━━━━━ Supplied information
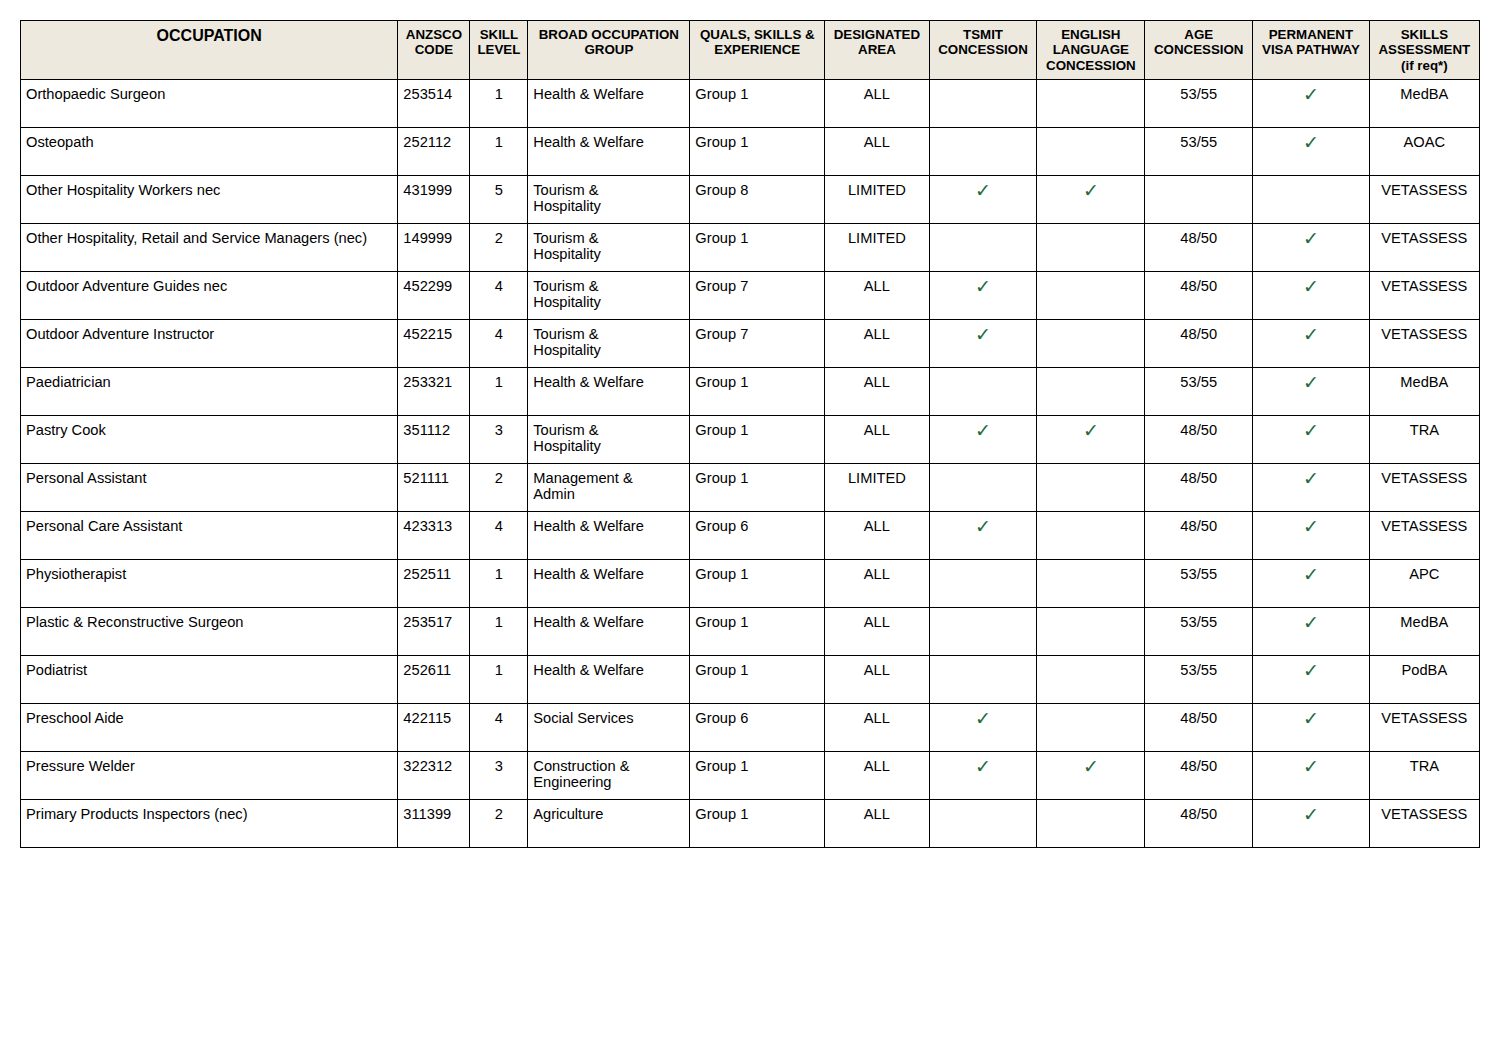| OCCUPATION | ANZSCO CODE | SKILL LEVEL | BROAD OCCUPATION GROUP | QUALS, SKILLS & EXPERIENCE | DESIGNATED AREA | TSMIT CONCESSION | ENGLISH LANGUAGE CONCESSION | AGE CONCESSION | PERMANENT VISA PATHWAY | SKILLS ASSESSMENT (if req*) |
| --- | --- | --- | --- | --- | --- | --- | --- | --- | --- | --- |
| Orthopaedic Surgeon | 253514 | 1 | Health & Welfare | Group 1 | ALL | | | 53/55 | ✓ | MedBA |
| Osteopath | 252112 | 1 | Health & Welfare | Group 1 | ALL | | | 53/55 | ✓ | AOAC |
| Other Hospitality Workers nec | 431999 | 5 | Tourism & Hospitality | Group 8 | LIMITED | ✓ | ✓ | | | VETASSESS |
| Other Hospitality, Retail and Service Managers (nec) | 149999 | 2 | Tourism & Hospitality | Group 1 | LIMITED | | | 48/50 | ✓ | VETASSESS |
| Outdoor Adventure Guides nec | 452299 | 4 | Tourism & Hospitality | Group 7 | ALL | ✓ | | 48/50 | ✓ | VETASSESS |
| Outdoor Adventure Instructor | 452215 | 4 | Tourism & Hospitality | Group 7 | ALL | ✓ | | 48/50 | ✓ | VETASSESS |
| Paediatrician | 253321 | 1 | Health & Welfare | Group 1 | ALL | | | 53/55 | ✓ | MedBA |
| Pastry Cook | 351112 | 3 | Tourism & Hospitality | Group 1 | ALL | ✓ | ✓ | 48/50 | ✓ | TRA |
| Personal Assistant | 521111 | 2 | Management & Admin | Group 1 | LIMITED | | | 48/50 | ✓ | VETASSESS |
| Personal Care Assistant | 423313 | 4 | Health & Welfare | Group 6 | ALL | ✓ | | 48/50 | ✓ | VETASSESS |
| Physiotherapist | 252511 | 1 | Health & Welfare | Group 1 | ALL | | | 53/55 | ✓ | APC |
| Plastic & Reconstructive Surgeon | 253517 | 1 | Health & Welfare | Group 1 | ALL | | | 53/55 | ✓ | MedBA |
| Podiatrist | 252611 | 1 | Health & Welfare | Group 1 | ALL | | | 53/55 | ✓ | PodBA |
| Preschool Aide | 422115 | 4 | Social Services | Group 6 | ALL | ✓ | | 48/50 | ✓ | VETASSESS |
| Pressure Welder | 322312 | 3 | Construction & Engineering | Group 1 | ALL | ✓ | ✓ | 48/50 | ✓ | TRA |
| Primary Products Inspectors (nec) | 311399 | 2 | Agriculture | Group 1 | ALL | | | 48/50 | ✓ | VETASSESS |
━━━━━━━━━━
◆ **To do**
In the entries above, identify every line with the word "Surgeon". Copy those lines.

◆ **The answer**
| Orthopaedic Surgeon | 253514 | 1 | Health & Welfare | Group 1 | ALL | | | 53/55 | ✓ | MedBA |
| Plastic & Reconstructive Surgeon | 253517 | 1 | Health & Welfare | Group 1 | ALL | | | 53/55 | ✓ | MedBA |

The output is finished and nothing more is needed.